Do a Google search for "full wave rectified LED", and you will see a number of vendors explaining the advantages of full wave rectified LEDs. In short, a half wave light turns on and off 60 times a second, being at high brightness levels for less than 10ms, and at low brightness for more than 7ms, plus being completely off for 17ms. That means it is only really effectively on about 29% of the time. A full wave rectified LED first of all produces twice the amount of light (about 40% brighter to the human eye). It also flickers at 120Hz, not 60 Hz. A 60Hz flicker can be perceptible to the human eye in many cases, especially when the flicker is from full bright to full dark, and the dark period is more than half the total period. A 120Hz flicker is not distinguishable to the human eye except in a few very special cases. What's more, the LED spends more than 60% of the time illuminated, with the low brightness times being less than 7ms out of 17.
The LED's are themselves half wave rectifiers.
True, but one still must have a pair of diodes in each cylinder to make it a full wave rectified string. You need to draw it out to see why, but the next to last diode in the segment going in each direction has to be pointing the opposite way from the LEDs. To the point, most LEDs, however, do not have very high reverse voltage specs. A voltage spike in the reverse direction could fry them. If I were the designer, I would put in a pair of forward diodes along with the LEDs on each segment even for a half wave string. A conventional power diode with a maximum reverse voltage of a couple of kilovolts is still very cheap.
Please explain how the output of a 110V (actually more like 120V) is 156 volts.
AC power feeds (like the one to your house) are specified as RMS voltages. The voltage of an AC signal varies over time, so one cannot speak unambiguously of the voltage of an AC signal without employing some time related function whose values are specific to the properties of the signal in question. For power related applications, however, all one is really wanting to know is how much power the circuit is capable of delivering. We can assign a simple parameter to the signal by taking the amount of power the signal would deliver to a resistor of a given size and then calculate the DC voltage which would be required to deliver the same power to said resistor. Doing so sidesteps the need to deal with the actual waveform. This is known as the RMS voltage. For a sine wave symmetrical about 0 Volts, the RMS voltage is equal to the peak voltage (half the peak-peak voltage) divided by the square root of two. Thus, a sine wave power feed with a peak voltage of 141.42 volts (288V peak-peak) has an RMS voltage of 100 VAC. Our power lines typically deliver a voltage to the house of between 110 and 125 VAC. The peak voltage consequently ranges from 156 to 177 volts. I took the lower value as the example. Half wave rectification if done in a particular fashion could actually produce a DC signal of 332 to 354 volts, but with a horrible amount of ripple. Full wave rectification will produce about 154 to 175 volts, after allowing 0.7 volts drop across each diode.

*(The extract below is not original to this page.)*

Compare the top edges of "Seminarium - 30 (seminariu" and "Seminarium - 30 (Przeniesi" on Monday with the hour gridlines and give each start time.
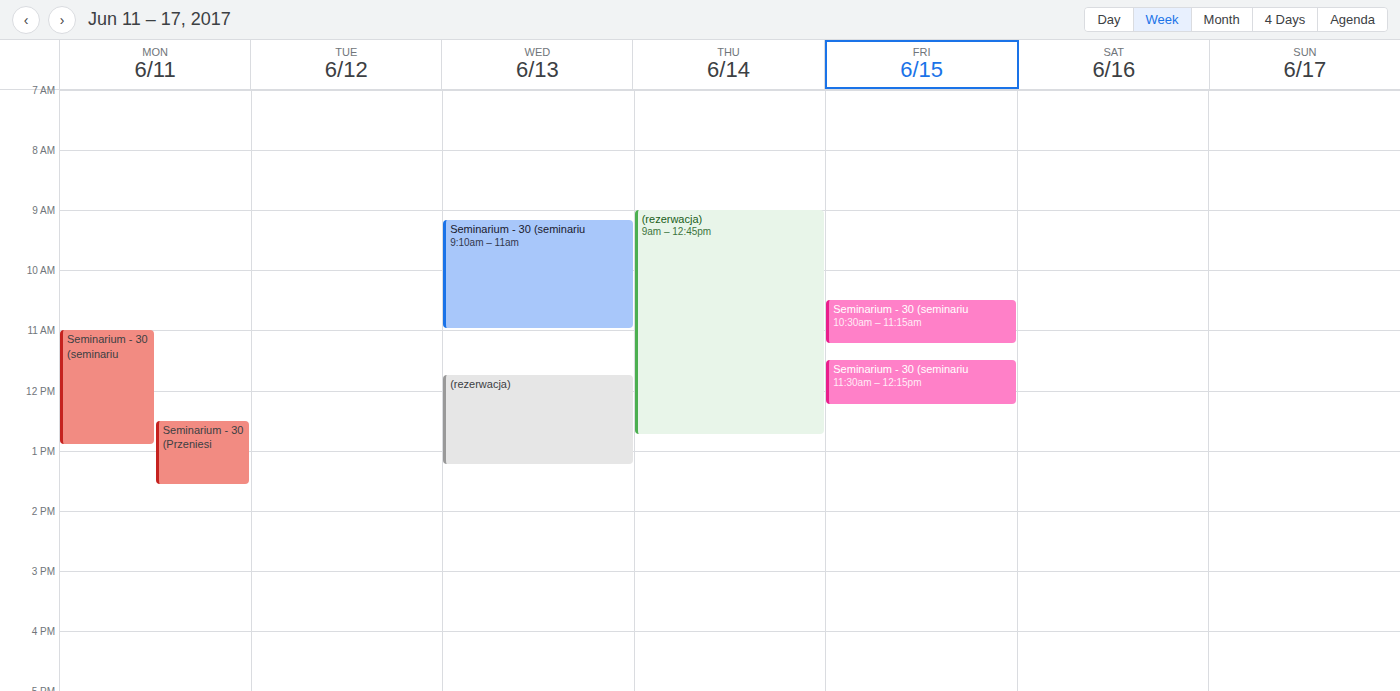
"Seminarium - 30 (seminariu": 11:00 AM, exactly on the 11 AM line. "Seminarium - 30 (Przeniesi": 12:30 PM, halfway between the 12 PM and 1 PM lines.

Go put an oscilloscope on your house power or rig up a full wave bridge and measure the output with a voltmeter and you will see. Take great care. House current is quite dangerous.
This is complete crap.
I have been a professional engineer for 35 years, and prior to that I worked in the physics lab for four years designing and maintaining (among other things) high power circuits while I was getting my degree in Physics. I assure you, it is not crap.
voltage drop on each LED would exceed the input voltage if they were all in series only.
If the number of LEDs drops or the input voltage rises to a few volts above the point where the string will carry essentially no current at all, the string will not suddenly burn up, trust me. Again, as long as the maximum input voltage does not exceed the specification for maximum voltage across the LEDs, they will be fine with no other consideration. After all, if you think about it a minute, that is all the limiting resistor does. If you tied them into the 13KV line feeding the power transformer servicing your house, then you would need a limiting resistor. A HUGE one.